Ready to make official what prison and pain have already carved into my soul.

Chains presses the iron against my chest.

White-hot agony tears through me. The smell of my own burning flesh fills my nostrils, choking me worse than any prison smoke. I don't make a sound. I've learned to swallow pain. Learned to let it sink into bone rather than spill from my mouth.

The club roars around me—thunder in human form. Their voices blur into a single, primal sound. Not cheering. Something older. Something sacred.

The iron lifts away. The pain doesn't. It pulses with each heartbeat, angry and alive.
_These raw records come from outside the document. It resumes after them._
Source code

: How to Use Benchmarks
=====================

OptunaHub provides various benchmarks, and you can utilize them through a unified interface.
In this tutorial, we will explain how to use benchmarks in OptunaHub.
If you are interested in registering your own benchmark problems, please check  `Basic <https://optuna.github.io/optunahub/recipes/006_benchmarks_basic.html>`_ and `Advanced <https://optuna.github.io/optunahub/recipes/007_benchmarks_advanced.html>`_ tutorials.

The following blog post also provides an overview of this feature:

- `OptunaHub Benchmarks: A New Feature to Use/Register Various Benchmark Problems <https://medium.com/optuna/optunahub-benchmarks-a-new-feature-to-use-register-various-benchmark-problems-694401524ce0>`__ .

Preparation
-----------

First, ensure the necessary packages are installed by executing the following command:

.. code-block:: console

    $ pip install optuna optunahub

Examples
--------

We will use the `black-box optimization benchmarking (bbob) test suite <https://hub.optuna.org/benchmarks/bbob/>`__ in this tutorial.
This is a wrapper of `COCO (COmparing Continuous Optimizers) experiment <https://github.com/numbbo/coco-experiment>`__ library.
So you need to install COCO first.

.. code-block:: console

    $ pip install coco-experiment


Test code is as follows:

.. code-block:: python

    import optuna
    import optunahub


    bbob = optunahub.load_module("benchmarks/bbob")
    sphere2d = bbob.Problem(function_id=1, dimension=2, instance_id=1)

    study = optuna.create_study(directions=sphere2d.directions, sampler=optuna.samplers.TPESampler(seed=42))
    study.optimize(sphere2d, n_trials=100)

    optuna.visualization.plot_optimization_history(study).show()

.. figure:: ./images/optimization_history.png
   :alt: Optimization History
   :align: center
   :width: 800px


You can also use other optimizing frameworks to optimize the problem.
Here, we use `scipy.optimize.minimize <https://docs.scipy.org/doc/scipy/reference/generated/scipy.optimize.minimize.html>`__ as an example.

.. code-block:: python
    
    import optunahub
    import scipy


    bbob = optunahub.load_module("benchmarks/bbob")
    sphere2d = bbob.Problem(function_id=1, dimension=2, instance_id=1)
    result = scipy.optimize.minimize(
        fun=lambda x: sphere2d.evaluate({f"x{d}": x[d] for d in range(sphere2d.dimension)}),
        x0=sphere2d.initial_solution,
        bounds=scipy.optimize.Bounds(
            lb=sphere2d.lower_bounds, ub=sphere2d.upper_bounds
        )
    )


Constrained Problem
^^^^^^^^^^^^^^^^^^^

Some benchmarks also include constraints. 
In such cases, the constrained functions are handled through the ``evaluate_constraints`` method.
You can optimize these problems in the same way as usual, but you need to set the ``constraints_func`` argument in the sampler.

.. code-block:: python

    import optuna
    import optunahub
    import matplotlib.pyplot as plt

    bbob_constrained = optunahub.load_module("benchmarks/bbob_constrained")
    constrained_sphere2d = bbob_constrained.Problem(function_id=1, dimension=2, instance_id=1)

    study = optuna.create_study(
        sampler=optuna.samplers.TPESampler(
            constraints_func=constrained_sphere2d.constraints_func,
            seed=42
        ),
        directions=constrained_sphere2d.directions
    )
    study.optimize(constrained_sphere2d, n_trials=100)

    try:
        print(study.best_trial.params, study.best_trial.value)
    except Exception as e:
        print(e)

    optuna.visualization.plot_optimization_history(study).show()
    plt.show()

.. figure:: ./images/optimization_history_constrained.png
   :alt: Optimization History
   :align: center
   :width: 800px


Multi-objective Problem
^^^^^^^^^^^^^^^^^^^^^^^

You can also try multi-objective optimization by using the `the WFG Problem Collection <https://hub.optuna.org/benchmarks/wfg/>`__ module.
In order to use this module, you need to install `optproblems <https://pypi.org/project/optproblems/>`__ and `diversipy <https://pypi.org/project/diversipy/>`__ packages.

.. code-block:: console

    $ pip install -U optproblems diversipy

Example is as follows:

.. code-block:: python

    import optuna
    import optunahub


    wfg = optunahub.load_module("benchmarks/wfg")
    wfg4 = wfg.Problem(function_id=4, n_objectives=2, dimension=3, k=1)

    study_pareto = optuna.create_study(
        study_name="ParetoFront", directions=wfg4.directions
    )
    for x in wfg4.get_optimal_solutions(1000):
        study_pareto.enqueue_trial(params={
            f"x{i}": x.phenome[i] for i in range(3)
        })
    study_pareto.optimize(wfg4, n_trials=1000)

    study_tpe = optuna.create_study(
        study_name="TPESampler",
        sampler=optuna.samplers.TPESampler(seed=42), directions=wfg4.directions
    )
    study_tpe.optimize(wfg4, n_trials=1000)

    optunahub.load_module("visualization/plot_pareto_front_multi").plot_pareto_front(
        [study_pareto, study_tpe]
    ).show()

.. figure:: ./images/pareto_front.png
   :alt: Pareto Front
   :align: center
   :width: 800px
Diesel steps forward, slaps a bandage over raw, branded skin. "Wear it proud," he says, voice low enough that only I hear. "You earned it twice."

Brick holds out the cut again. Black leather, worn soft at the edges. Badlands MC patch sewn into the back—skull wrapped in barbed wire, rising from cracked earth.

The symbol of what we are. What I am now.

I slide my arms through. The weight settles on my shoulders like judgment. Like belonging.

"To Legion," Brick calls, raising his glass. "Blood in."

"Blood in," the room echoes.

The celebration becomes a blur after that. Whiskey flows. Music pounds. Stories spill—prison tales, run stories, near-misses with death.

I drink until the burn in my chest becomes background noise.

Until Savannah's ghost stops haunting the corners of my vision.

Two hours later, I drag myself up the metal stairs to the bunkhouse. Each step echoes, bouncing off concrete walls. My new brand throbs beneath the bandage, a heartbeat of fire just left of center. The cut hangs heavy on my shoulders, still stiff with newness.

My head swims with whiskey. Too much. Not enough. The kind of drunk where the room tilts but memories still cut clear. Where you remember everything you're trying to forget.

The upstairs hallway stretches longer than it should. Doors line both sides—some open to empty rooms, some closed tight. I count them as I pass. Habit from inside. Always know your exits. Always count your steps.

Room 3. Mine now. Has been since I got out, technically, but tonight makes it real. Tonight makes everything real.